━━━━━ DATA SECTION ━━━━━
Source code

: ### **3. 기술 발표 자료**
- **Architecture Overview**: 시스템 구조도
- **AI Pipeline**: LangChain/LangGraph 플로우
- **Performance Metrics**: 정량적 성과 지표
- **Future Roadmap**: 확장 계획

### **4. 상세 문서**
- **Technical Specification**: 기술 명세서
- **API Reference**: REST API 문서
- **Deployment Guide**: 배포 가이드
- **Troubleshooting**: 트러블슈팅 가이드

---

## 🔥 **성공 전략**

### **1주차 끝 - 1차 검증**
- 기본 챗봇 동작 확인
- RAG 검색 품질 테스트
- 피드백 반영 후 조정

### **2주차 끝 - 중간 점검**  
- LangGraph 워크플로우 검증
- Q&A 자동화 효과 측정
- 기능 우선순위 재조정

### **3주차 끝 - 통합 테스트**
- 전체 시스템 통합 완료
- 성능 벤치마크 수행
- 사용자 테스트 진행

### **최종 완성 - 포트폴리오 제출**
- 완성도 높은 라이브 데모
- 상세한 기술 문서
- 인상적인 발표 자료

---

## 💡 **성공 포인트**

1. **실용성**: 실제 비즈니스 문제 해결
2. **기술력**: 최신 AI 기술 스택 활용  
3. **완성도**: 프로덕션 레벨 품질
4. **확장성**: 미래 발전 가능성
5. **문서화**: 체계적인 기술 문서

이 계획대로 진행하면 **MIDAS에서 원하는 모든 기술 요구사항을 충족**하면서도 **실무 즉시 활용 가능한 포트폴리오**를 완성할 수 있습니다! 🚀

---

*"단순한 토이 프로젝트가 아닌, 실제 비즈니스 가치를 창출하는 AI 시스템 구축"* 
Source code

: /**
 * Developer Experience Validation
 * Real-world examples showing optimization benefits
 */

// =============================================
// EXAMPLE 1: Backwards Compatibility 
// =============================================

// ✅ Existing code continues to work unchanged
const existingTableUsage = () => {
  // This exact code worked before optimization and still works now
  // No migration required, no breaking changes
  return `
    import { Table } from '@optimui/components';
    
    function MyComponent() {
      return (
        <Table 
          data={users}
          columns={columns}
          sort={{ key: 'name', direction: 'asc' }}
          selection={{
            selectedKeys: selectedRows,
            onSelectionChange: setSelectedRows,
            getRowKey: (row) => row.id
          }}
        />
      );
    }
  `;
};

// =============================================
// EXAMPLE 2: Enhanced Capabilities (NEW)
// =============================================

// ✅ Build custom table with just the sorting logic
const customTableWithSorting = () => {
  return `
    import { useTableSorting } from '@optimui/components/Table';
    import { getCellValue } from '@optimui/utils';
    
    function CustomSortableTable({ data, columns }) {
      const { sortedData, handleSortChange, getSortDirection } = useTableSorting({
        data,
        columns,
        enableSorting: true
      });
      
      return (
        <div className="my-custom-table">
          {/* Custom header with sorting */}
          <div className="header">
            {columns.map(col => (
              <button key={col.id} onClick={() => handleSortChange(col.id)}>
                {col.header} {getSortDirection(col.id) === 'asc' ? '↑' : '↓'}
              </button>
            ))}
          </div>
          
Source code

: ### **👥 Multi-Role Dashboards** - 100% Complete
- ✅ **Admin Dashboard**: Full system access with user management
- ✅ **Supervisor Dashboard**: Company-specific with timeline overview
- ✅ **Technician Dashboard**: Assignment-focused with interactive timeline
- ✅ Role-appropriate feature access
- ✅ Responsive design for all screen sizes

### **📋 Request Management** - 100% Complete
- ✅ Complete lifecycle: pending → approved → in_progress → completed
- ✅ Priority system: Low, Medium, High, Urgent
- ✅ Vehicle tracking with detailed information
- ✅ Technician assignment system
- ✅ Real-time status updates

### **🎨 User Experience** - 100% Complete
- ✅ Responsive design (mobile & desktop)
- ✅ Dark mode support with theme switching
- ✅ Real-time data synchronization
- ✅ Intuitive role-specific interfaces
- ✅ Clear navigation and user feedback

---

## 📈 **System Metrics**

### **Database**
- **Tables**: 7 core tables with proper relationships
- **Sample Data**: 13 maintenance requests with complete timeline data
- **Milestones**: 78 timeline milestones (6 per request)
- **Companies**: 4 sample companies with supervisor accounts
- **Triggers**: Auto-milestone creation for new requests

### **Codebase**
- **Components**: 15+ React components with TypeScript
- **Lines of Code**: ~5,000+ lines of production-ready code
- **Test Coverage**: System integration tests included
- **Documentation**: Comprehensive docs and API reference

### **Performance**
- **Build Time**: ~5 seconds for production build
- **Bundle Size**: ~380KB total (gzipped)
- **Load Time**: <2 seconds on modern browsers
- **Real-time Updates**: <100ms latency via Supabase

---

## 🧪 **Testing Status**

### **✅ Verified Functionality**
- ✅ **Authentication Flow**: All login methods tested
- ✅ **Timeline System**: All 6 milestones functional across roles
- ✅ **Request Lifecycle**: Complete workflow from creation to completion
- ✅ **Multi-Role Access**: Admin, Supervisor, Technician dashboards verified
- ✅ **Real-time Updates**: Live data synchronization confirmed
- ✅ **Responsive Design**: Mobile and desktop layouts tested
━━━━━
### WORK ITEM
Find every line in the rows above that contains the string "components" and copy each one. Case counts.

### WORKED SOLUTION
    import { Table } from '@optimui/components';
    import { useTableSorting } from '@optimui/components/Table';
- **Components**: 15+ React components with TypeScript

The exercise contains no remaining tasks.